A presença das mulheres na cadeia produtiva do café tem alcançado números animadores para o setor. Tradicionalmente comandado pelo gênero masculino, a produção do grão tão querido pelos brasileiros vem dando, cada vez mais, espaço para o talento feminino na agricultura. Entendendo a importância dessa mudança na cultura do café, o Sebrae protagonizou o painel “O Papel da Mulher na Agricultura”, durante a 4ª edição do Festival Baiano de Cafés, que iniciou neste sábado (15), em Salvador, e segue até domingo (16), no Trapiche Barnabé, em Salvador.
O painel foi mediado pela analista técnica do Sebrae por Ana Carolina Lima, e contou com a participação de três empresárias que estão à frente de marcas de café produzido em território baiano. Nadir Blatt (café Grão Seleto), Tadeane Matos (café Igaraçu) e Caren Mafra (café Mafra) foram as convidadas do painel e destacaram um pouco de suas trajetórias e da produção do café em suas famílias, com recorte especial para a presença das mulheres no processo de produção.

O coordenador de Agronegócios do Sebrae Bahia, Wagner Carvalho, acompanha de perto os produtores baianos de café e assegura que o estado tem se destacado no segmento nos últimos anos e alcançado mercados fora do território baiano. “A Bahia é um celeiro de grandes marcas de café, e a gente conseguiu unir nesse evento produtores de cafés especiais que se destacam no mercado dentro e fora da Bahia. Muitas marcas aqui já são premiadas e algumas já exportam para outros países. O Sebrae tem essa missão de acompanhar de perto todos esses produtores, dando todo suporte através de consultorias, capacitações focadas no crescimento, no intuito de fortalecer esses produtores e contribuir para o desenvolvimento do segmento em todo estado. Temos aqui marcas consolidadas, são mais de 70 expositores, que mantêm e incentivam a cultura do café por gerações em diferentes regiões da Bahia”.

Os visitantes puderam ainda desfrutar de sessões de cupping (método profissional de degustação e avaliação sensorial do café) realizado durante o evento. É nesse momento que se confirma se o que se apresenta no aroma é percebido na degustação da bebida. “A proposta é mostrar para o público de Salvador um café de qualidade. São cafés que se diferenciam do tradicional, justamente porque você vai buscar nele todas as notas, sabores, sentidos que essa bebida especial tem. E esse cuidado começa desde a colheita, onde aquele grão é selecionado, o processo de torra é controlado e tudo isso diferencia ele de um café tradicional. Então, o cupping vem com esse objetivo de valorizar e mostrar o quão especial são esses cafés”, explicou Wagner Carvalho.

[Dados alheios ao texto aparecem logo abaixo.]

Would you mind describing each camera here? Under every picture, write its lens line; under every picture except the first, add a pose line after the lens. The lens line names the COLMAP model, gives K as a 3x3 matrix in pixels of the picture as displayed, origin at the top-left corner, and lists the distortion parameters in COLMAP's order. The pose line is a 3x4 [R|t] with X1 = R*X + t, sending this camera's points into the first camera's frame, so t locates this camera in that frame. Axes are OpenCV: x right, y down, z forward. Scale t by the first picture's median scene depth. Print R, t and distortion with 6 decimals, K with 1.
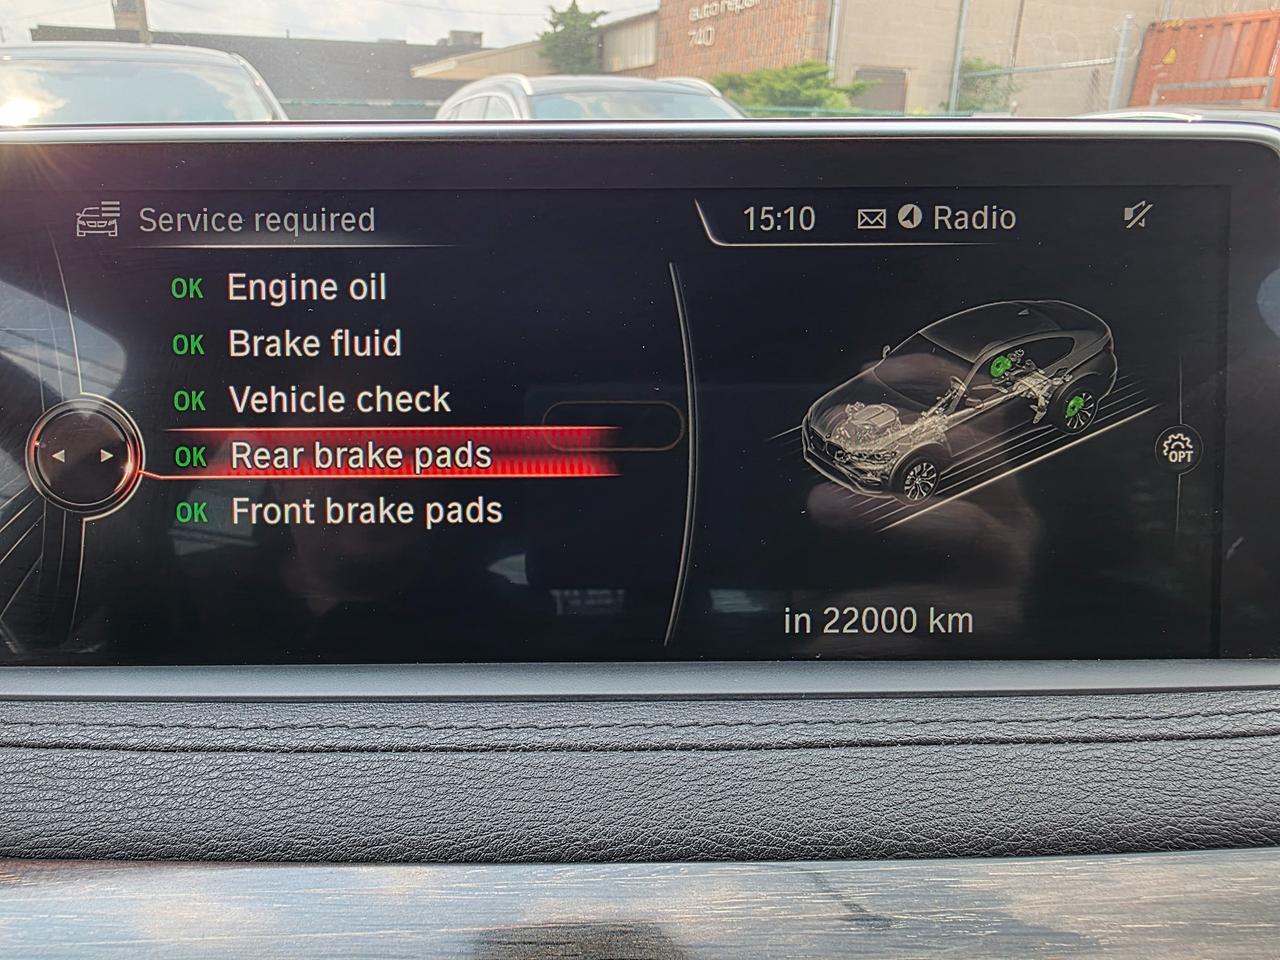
lens RADIAL K [[888.8, 0, 640.0], [0, 888.8, 480.0], [0, 0, 1]] dist [0.005986, 0.005767]
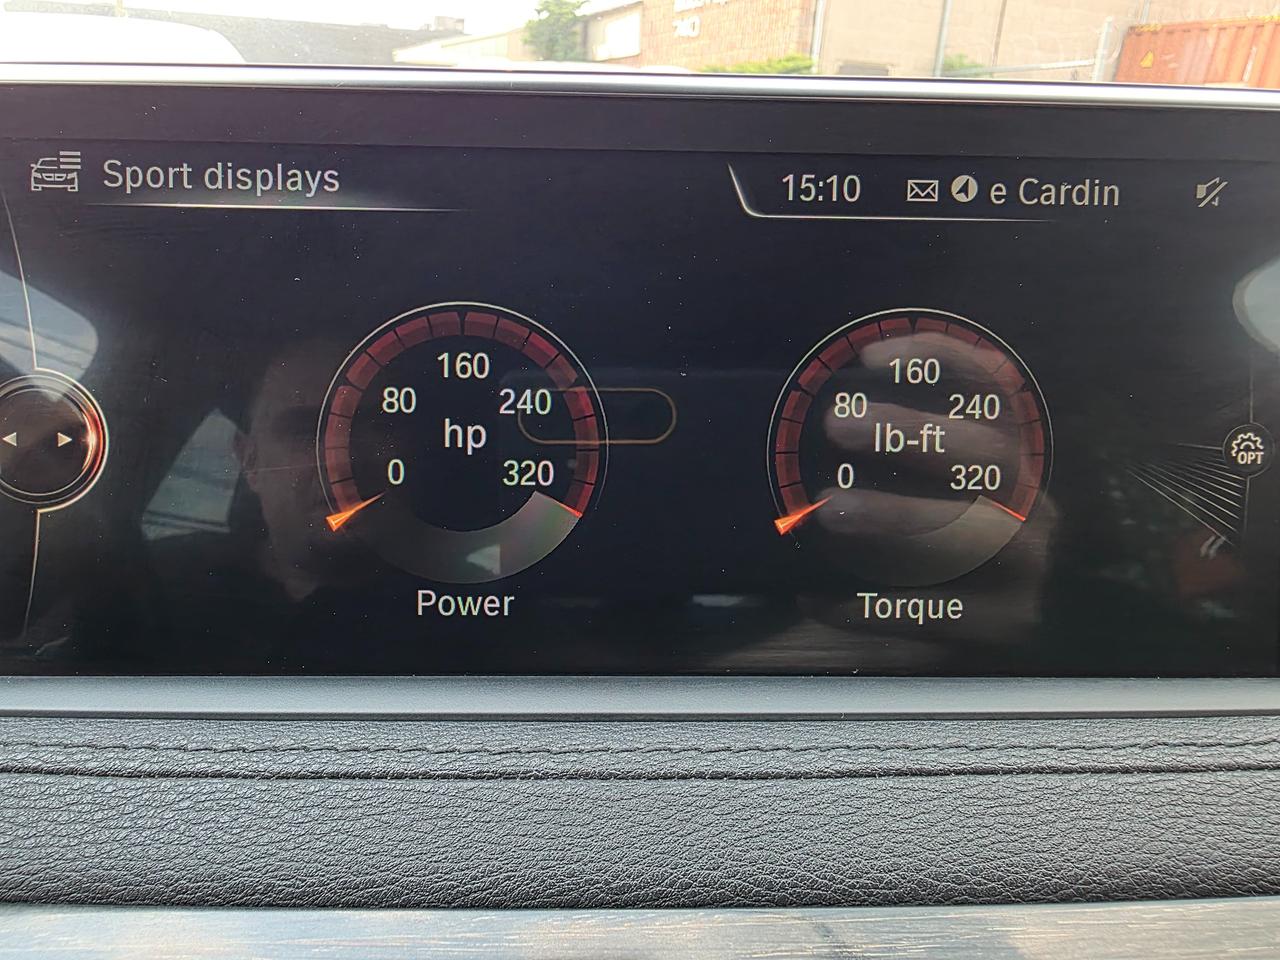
lens RADIAL K [[876.5, 0, 632.1], [0, 876.5, 484.3], [0, 0, 1]] dist [0.007946, -0.001471]
pose [[0.999699, 0.013551, 0.020456, -0.055079], [-0.013854, 0.999795, 0.014749, -0.004269], [-0.020252, -0.015027, 0.999682, 0.121728]]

Além de participar do painel realizado pelo Sebrae, a CEO da marca de café Igaraçu, Tadeane Matos, apresentou o seu produto em um estande na feira. Ela explicou a importância da realização de eventos que apresentem o café especial para o público consumidor. “Esse evento faz com que nós baianos, principalmente da capital, possamos experimentar o que é realmente um café bom. É uma mudança cultural, e é com esse tipo de evento que começa essa mudança. E ainda sonho que um dia os brasileiros vão querer só café especial na mesa”, relatou.

Com apenas 24 anos, a gerente na empresa da família, Caren Mafra, cultiva café no município de Rio de Contas, região da Chapada Diamantina, em um povoado chamado Mato Grosso. Ela falou da satisfação de poder representar as mulheres da família e destacou a habilidade feminina no manuseio do grão do café, desde a colheita até a torra.
“É uma responsabilidade enorme saber que eu tenho representado não só a mim, mas outras mulheres que vieram antes de mim, como minha mãe e minha avó. Elas também estão juntas na fazenda em trabalhos que, muitas vezes, não são vistos, mas que são diferenciais importantes que fazem hoje o café especial acontecer. E saber que as mulheres tem sido reconhecidas nesse espaço é um privilégio. É muito bom ver o trabalho das mulheres colhendo café de forma seletiva, com todo cuidado, com um olhar sensível que só a mulher tem é muito gratificante”.

O festival reuniu produtores, torrefadores, cafeterias, especialistas e atraiu o público amante do café. A programação contou com palestras, oficinas, degustações, harmonizações, rodas de conversa, gastronomia e atrações musicais.